These Hymns are now lost to us; but doubtless they were such as they two now sing in Heaven.

[Sidenote: Her Funeral Sermon]

There might be more demonstrations of the friendship, and the many sacred endearments betwixt these two excellent persons,—for I have many of their letters in my hand,—and much more might be said of her great prudence and piety: but my design was not to write her's, but the life of her son; and therefore I shall only tell my Reader, that about that very day twenty years that this letter was dated, and sent her, I saw and heard this Mr. John Donne—who was then Dean of St. Paul's—weep, and preach her Funeral Sermon, in the Parish Church of Chelsea, near London, where she now rests in her quiet grave: and where we must now leave her, and return to her son George, whom we left in his study in Cambridge. And in Cambridge we may find our George Herbert's behaviour to be such, that we may conclude he consecrated the first-fruits of his early age to virtue, and a serious study of learning. And that he did so, this following Letter and Sonnet, which were, in the first year of his going to Cambridge, sent his dear Mother for a New-year's gift, may appear to be some testimony.

[Sidenote: A Letter]

—"But I fear the heat of my late ague hath dried up those springs, by which scholars say the Muses use to take up their habitations. However, I need not their help to reprove the vanity of those many love-poems, that are daily writ, and consecrated to Venus; nor to bewail that so few are writ, that look towards God and Heaven. For my own part, my meaning—dear Mother—is, in these Sonnets, to declare my resolution to be, that my poor abilities in Poetry, shall be all and ever consecrated to God's glory: and I beg you to receive this as one testimony."

[Sidenote: and Sonnets]

My God, where is that ancient heat towards thee,
Wherewith whole shoals of Martyrs once did burn,
Besides their other flames? Doth Poetry
Wear Venus' livery? only serve her turn?
Why are not Sonnets made of thee? and lays
Upon thine altar burnt? Cannot thy love
Heighten a spirit to sound out thy praise
As well as any she? Cannot thy Dove
Outstrip their Cupid easily in flight?
Or, since thy ways are deep, and still the same,
Will not a verse run smooth that bears thy name?
Why doth that fire, which by thy power and might
Each breast does feel, no braver fuel choose
Than that, which one day, worms may chance refuse?
Sure, Lord, there is enough in thee to dry
Oceans of ink; for as the Deluge did
Cover the Earth, so doth thy Majesty;
Each cloud distils thy praise, and doth forbid
Poets to turn it to another use.
Roses and lilies speak Thee; and to make
A pair of cheeks of them, is thy abuse.
Why should I women's eyes for crystal take?
Such poor invention burns in their low mind
Whose fire is wild, and doth not upward go
To praise, and on thee, Lord, some ink bestow.
Open the bones, and you shall nothing find
In the best face but filth; when, Lord, in Thee
The beauty lies in the discovery.
G.H.

This was his resolution at the sending this letter to his dear Mother, about which time he was in the seventeenth year of his age: and as he grew older, so he grew in learning, and more and more in favour both with God and man: insomuch that, in this morning of that short day of his life, he seemed to be marked out for virtue, and to become the care of Heaven; for God still kept his soul in so holy a frame, that he may, and ought to be a pattern of virtue to all posterity, and especially to his brethren of the Clergy, of which the Reader may expect a more exact account in what will follow.

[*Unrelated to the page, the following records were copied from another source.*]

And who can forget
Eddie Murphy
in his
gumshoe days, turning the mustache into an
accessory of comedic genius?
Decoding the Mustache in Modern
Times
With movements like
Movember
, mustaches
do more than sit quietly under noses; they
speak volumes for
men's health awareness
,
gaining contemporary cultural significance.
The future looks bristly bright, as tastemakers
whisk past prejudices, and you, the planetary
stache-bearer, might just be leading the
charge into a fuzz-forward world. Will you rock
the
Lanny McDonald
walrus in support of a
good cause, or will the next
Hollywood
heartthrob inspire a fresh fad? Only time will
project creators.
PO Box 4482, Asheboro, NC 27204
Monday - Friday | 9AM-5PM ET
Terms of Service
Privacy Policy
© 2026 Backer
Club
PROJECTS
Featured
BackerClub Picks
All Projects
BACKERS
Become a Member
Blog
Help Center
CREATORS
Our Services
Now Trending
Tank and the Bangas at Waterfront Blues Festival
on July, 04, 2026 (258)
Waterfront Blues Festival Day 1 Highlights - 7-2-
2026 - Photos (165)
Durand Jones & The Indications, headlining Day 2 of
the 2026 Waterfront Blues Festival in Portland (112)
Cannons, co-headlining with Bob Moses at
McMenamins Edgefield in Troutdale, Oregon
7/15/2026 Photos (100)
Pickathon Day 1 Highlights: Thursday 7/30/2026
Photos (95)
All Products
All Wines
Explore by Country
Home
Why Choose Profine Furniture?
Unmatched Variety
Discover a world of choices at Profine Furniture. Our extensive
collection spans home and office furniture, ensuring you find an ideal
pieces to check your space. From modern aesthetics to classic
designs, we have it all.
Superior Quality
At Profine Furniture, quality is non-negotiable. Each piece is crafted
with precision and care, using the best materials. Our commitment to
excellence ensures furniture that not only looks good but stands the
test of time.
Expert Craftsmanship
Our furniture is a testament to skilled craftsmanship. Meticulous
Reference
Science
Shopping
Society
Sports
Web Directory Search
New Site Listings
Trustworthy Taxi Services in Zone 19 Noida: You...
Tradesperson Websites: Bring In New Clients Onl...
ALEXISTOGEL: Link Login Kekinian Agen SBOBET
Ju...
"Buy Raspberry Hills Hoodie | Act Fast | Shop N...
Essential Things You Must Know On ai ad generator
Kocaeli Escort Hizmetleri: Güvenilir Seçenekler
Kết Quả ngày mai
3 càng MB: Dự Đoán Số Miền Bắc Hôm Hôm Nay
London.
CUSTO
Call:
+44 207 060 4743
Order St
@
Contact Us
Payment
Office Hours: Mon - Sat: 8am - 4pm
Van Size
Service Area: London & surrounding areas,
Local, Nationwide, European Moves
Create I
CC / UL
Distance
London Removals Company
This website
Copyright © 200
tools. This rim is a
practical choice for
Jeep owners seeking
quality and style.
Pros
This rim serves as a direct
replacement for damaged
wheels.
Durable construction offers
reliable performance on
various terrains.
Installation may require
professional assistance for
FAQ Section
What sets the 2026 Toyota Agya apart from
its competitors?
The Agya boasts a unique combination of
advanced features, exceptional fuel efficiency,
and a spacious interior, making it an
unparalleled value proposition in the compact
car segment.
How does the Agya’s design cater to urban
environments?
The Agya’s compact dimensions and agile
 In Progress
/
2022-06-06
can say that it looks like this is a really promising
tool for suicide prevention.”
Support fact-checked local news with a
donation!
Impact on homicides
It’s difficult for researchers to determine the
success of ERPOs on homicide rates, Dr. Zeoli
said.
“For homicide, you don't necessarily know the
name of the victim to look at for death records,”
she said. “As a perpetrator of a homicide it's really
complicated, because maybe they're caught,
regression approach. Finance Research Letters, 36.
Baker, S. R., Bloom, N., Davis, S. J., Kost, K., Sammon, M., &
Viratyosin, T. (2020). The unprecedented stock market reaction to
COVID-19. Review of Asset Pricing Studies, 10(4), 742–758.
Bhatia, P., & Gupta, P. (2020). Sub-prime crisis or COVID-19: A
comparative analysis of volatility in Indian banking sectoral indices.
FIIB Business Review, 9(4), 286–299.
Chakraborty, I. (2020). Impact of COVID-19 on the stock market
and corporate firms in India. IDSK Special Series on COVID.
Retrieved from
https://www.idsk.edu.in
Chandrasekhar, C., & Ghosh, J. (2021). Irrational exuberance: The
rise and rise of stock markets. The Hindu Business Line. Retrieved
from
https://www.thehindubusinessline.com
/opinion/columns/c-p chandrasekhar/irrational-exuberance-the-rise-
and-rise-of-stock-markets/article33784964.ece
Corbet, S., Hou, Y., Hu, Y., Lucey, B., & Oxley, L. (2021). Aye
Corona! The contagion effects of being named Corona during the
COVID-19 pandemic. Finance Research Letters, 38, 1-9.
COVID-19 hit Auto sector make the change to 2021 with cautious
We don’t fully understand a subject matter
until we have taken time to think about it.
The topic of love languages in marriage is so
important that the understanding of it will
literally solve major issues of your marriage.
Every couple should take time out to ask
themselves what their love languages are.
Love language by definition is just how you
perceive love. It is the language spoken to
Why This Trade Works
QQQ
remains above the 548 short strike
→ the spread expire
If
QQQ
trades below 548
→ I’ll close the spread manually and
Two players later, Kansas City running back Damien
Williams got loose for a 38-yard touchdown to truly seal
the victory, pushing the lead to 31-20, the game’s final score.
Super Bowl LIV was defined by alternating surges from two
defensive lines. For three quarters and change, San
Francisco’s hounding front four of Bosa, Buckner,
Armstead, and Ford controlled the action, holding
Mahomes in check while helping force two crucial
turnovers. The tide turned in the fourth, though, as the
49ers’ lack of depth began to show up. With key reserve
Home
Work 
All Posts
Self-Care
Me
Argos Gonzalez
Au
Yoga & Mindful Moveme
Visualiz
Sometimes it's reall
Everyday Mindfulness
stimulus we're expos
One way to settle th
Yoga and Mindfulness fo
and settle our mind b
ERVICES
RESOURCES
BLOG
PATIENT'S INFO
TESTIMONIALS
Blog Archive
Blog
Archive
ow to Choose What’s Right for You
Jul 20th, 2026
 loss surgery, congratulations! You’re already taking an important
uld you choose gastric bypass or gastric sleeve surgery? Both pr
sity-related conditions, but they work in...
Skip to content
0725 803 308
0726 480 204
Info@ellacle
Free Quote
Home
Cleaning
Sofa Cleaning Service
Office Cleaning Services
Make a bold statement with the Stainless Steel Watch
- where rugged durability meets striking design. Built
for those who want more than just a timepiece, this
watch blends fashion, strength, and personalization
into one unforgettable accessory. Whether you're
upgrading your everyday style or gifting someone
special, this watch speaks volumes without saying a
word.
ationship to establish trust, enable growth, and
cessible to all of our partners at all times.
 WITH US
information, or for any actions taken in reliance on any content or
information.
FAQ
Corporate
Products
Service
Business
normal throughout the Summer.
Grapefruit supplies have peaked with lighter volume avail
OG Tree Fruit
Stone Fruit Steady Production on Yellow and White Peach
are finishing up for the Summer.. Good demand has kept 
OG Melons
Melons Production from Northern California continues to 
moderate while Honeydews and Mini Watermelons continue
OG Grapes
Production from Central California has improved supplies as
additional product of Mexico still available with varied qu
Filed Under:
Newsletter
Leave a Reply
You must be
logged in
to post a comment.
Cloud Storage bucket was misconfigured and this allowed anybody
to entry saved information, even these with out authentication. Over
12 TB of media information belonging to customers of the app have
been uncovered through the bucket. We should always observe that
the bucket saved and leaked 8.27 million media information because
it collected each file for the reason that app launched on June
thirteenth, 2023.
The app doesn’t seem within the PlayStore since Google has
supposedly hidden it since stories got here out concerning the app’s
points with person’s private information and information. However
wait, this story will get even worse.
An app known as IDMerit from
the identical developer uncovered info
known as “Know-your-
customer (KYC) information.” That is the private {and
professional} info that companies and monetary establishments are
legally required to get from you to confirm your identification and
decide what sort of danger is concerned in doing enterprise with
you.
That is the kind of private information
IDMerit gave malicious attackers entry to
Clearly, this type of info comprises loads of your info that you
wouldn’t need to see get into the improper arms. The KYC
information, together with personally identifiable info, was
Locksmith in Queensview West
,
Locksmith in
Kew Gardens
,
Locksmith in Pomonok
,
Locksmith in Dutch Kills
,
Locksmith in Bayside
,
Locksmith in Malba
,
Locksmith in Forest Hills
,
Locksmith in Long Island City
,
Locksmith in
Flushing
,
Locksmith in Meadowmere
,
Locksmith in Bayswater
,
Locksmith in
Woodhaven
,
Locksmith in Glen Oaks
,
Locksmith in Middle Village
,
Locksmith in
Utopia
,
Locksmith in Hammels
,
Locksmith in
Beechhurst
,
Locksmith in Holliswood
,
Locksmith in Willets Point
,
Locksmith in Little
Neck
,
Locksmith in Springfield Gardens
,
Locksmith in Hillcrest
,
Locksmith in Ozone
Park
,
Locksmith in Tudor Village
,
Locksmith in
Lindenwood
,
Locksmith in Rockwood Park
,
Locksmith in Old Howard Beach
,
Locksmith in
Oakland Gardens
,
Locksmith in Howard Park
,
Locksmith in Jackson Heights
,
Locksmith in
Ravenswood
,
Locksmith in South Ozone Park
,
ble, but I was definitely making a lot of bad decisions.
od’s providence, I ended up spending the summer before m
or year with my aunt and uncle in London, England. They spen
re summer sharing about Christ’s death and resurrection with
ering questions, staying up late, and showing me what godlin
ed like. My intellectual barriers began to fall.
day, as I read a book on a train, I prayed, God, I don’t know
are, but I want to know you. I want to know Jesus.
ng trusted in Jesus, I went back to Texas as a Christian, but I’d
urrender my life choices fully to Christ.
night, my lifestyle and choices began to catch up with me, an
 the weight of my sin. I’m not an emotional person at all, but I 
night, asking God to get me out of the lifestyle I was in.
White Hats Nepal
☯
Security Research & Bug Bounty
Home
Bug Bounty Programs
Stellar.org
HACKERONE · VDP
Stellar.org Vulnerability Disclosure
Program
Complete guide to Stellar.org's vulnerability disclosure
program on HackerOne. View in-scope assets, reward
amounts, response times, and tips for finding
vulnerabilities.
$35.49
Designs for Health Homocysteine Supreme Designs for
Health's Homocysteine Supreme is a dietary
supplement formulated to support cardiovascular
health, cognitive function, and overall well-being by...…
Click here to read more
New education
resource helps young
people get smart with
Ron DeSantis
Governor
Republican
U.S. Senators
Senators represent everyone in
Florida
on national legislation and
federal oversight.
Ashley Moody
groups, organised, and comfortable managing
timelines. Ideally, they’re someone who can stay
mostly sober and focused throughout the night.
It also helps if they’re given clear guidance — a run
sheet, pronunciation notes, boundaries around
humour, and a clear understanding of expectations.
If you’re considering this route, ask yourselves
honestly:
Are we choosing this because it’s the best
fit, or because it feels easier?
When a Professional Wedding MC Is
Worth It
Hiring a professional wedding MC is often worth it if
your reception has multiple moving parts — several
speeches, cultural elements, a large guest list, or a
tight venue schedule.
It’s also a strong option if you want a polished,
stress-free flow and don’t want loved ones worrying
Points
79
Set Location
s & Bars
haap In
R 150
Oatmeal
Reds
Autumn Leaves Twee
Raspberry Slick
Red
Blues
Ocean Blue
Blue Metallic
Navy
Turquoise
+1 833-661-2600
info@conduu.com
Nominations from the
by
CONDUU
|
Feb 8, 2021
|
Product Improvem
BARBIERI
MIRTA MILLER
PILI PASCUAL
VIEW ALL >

[Sidenote: College honours]

I need not declare that he was a strict student, because, that he was so, there will be many testimonies in the future part of his life. I shall therefore only tell, that he was made Minor Fellow in the year 1609, Bachelor of Arts in the year 1611; Major Fellow of the College, March 15th, 1615: and that in that year he was also made Master of Arts, he being then in the 22nd year of his age; during all which time, all, or the greatest diversion from his study, was the practice of Music, in which he became a great master; and of which he would say, "That it did relieve his drooping spirits, compose his distracted thoughts, and raised his weary soul so far above earth, that it gave him an earnest of the joys of Heaven, before he possessed them." And it may be noticed, that from his first entrance into the College, the generous Dr. Nevil was a cherisher of his studies, and such a lover of his person, his behaviour, and the excellent endowments of his mind, that he took him often into his own company; by which he confirmed his native gentleness: and if during his time he expressed any error, it was, that he kept himself too much retired, and at too great a distance with all his inferiors; and his clothes seemed to prove, that he put too great a value on his parts and parentage.